TASK DETAILS> Transcribe the rows verbatim, starting at the line containing "先月に引き続き、今月も移動販売・まごころサポート様が来てく" and continuing through the final line of the rows, both ends inclusive. Leave the pictures out of the transcription.

ENTRIES SHOWN>
>>
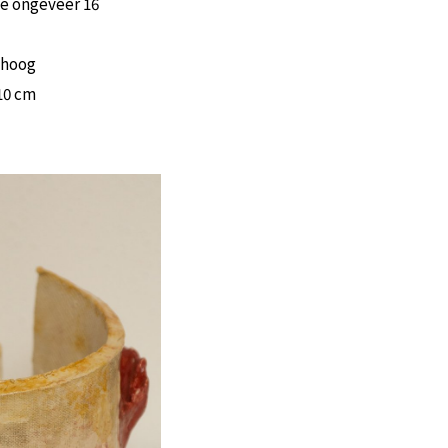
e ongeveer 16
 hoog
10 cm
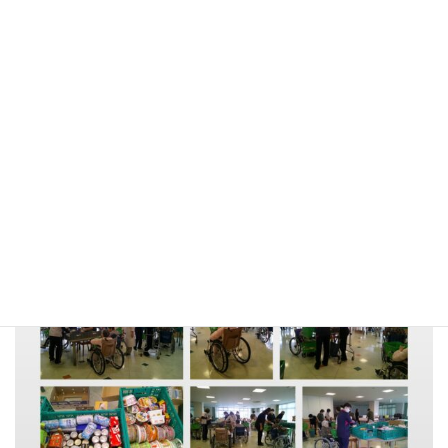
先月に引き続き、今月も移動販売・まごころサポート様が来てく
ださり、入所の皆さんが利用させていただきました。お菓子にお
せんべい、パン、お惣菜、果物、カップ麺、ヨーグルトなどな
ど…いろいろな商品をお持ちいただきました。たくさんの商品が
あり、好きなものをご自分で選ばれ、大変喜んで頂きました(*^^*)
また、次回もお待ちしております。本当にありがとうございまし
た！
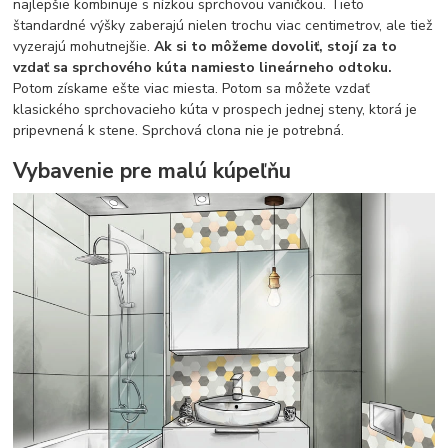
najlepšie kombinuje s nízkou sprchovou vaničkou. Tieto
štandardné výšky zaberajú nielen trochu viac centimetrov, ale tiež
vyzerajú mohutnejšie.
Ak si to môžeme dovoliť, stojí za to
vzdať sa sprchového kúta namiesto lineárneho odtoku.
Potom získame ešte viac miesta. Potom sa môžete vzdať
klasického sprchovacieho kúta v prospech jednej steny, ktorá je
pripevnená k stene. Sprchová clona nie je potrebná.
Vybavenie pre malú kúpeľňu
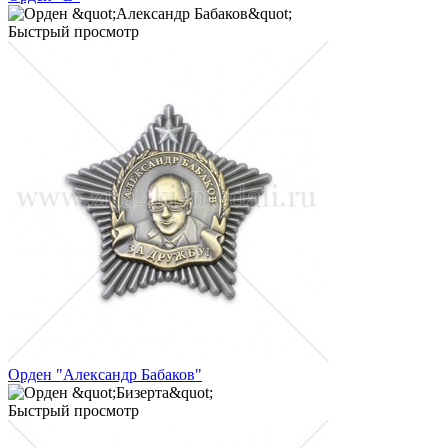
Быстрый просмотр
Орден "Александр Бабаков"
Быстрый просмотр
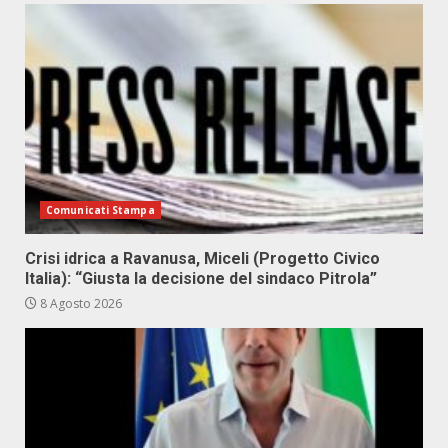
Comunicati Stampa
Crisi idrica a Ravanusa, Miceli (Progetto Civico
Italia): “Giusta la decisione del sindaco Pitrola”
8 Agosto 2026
<<
SOLUTION FOR THIS TASK>
先月に引き続き、今月も移動販売・まごころサポート様が来てく
ださり、入所の皆さんが利用させていただきました。お菓子にお
せんべい、パン、お惣菜、果物、カップ麺、ヨーグルトなどな
ど…いろいろな商品をお持ちいただきました。たくさんの商品が
あり、好きなものをご自分で選ばれ、大変喜んで頂きました(*^^*)
また、次回もお待ちしております。本当にありがとうございまし
た！
najlepšie kombinuje s nízkou sprchovou vaničkou. Tieto
štandardné výšky zaberajú nielen trochu viac centimetrov, ale tiež
vyzerajú mohutnejšie.
Ak si to môžeme dovoliť, stojí za to
vzdať sa sprchového kúta namiesto lineárneho odtoku.
Potom získame ešte viac miesta. Potom sa môžete vzdať
klasického sprchovacieho kúta v prospech jednej steny, ktorá je
pripevnená k stene. Sprchová clona nie je potrebná.
Vybavenie pre malú kúpeľňu
Быстрый просмотр
Орден "Александр Бабаков"
Быстрый просмотр
Comunicati Stampa
Crisi idrica a Ravanusa, Miceli (Progetto Civico
Italia): “Giusta la decisione del sindaco Pitrola”
8 Agosto 2026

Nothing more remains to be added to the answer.